Очарованье сатаны | страница 99
— Присматриваю, — ответил озадаченный Иаков.
— Спасибо. А про отца и Рейзл ты что-нибудь слышал?
— Ничего, — мотнул он головой.
— И Данута-Гадасса ничего не слышала? Ведь она ходит в местечко?
— Ничего.
— Ломсаргис говорит, что всех согнали в синагогу и вывезли. На работы. Врет, конечно, и ты врешь. Ведь врешь?
Иаков ей никогда не лгал, всегда говорил правду, но сейчас даже от полуправды, как от снаряда, отлетали свинцовые осколки, и ему не хотелось, чтобы какой-нибудь из них рикошетом угодил в Элишеву.
— Все врут, — не дождавшись ответа, в сердцах сказала она. — Но я все равно узнаю. Доберусь до Мишкине и узнаю. Чего бы это мне ни стоило…
— Это может тебе стоить жизни.
— Ну и что?
На ее задиристый вопрос ответили дефилирующие по двору куры, которые, выследив свою кормилицу, обступили скамейку под яблоней и дружным кудахтаньем принялись напоминать ей, что ждут положенного им по праву проса на ужин.
— Ко-о-о, ко-о-о, ко-о-о…
— Кыш, кыш! — прикрикнул на них Иаков, но те закудахтали еще громче.
— На хуторе я не останусь, — сказала Элишева.
— Разве тебе тут плохо?
— Плохо. — Она перевела дух и через минуту пояснила: — Потому, что только мне одной хорошо. Понимаешь? Мне одной хорошо. И больше никому.
Иаков пробурчал что-то невнятное.
— Ты… ты разве думаешь только о себе? — по-учительски спросила Элишева и, распаляясь от собственных слов, продолжала ему втолковывать с тихой и упрямой яростью: — Когда гибнет вся твоя родня, оставаться в живых стыдно. Да, ты прав, тут на хуторе мне пока ничего не грозит, я сыта, я здорова, могу спокойно лечь и спокойно встать, ходить куда угодно, никто не схватит меня и никуда не вывезет. За все эти блага Ломсаргису поклон до земли. Кого-кого, а его я никогда не забуду. Но я ненавижу себя…
— За что?
— За то, что жива… За то, что против своей воли нацепила на шею этот крест, а на лицо навесила эту улыбку, за то, что с каждым днем все больше привыкаю к своему благодарному холуйству. — Элишева оглянулась и, понизив голос, вдруг произнесла по-еврейски: — Ша, он, кажется, идет.
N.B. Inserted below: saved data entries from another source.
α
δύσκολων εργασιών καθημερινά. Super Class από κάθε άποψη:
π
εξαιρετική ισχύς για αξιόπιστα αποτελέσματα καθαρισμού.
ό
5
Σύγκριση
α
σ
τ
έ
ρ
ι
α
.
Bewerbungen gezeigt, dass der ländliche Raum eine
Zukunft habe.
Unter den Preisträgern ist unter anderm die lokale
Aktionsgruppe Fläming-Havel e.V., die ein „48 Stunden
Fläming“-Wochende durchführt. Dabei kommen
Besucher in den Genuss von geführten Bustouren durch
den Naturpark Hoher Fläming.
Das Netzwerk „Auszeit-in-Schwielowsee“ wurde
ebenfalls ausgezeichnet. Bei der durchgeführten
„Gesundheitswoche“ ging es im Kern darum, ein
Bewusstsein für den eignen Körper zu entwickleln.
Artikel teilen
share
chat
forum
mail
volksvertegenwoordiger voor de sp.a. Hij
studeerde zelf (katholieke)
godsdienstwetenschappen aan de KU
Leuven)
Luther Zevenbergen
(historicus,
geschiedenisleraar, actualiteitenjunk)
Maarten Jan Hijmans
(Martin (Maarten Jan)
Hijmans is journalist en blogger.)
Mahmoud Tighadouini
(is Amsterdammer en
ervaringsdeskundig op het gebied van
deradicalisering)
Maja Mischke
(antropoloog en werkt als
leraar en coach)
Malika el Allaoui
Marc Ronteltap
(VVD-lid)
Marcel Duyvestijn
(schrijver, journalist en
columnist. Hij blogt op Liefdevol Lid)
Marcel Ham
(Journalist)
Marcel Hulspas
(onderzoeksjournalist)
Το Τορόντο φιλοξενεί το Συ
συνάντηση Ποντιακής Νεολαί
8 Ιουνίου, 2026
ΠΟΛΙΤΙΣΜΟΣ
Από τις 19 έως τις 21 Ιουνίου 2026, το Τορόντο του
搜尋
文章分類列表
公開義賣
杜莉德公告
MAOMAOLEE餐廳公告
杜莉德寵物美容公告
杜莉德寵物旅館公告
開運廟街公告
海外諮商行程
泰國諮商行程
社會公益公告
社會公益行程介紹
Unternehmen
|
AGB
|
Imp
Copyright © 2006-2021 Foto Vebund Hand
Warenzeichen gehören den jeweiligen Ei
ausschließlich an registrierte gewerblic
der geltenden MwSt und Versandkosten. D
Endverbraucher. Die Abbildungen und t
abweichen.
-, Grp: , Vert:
— Поворковали? — прежде чем осведомиться о здоровье жены, насмешливо спросил Чеславас.
— Да. Воркуем, — сказала она угрюмо. — Надо же когда-нибудь с кем-нибудь и поворковать.
— Надо, надо, — сдался Чеславас. — Как хозяйка? Очнулась?
— Глаза открыла, подала голос, тихонечко позвала вас, но потом уснула. Сейчас я к ней вернусь. Мы уже прощаемся…
— Да вы сидите, сидите… Вечер хороший. А я пошел карпов кормить, — пробасил Ломсаргис и удалился.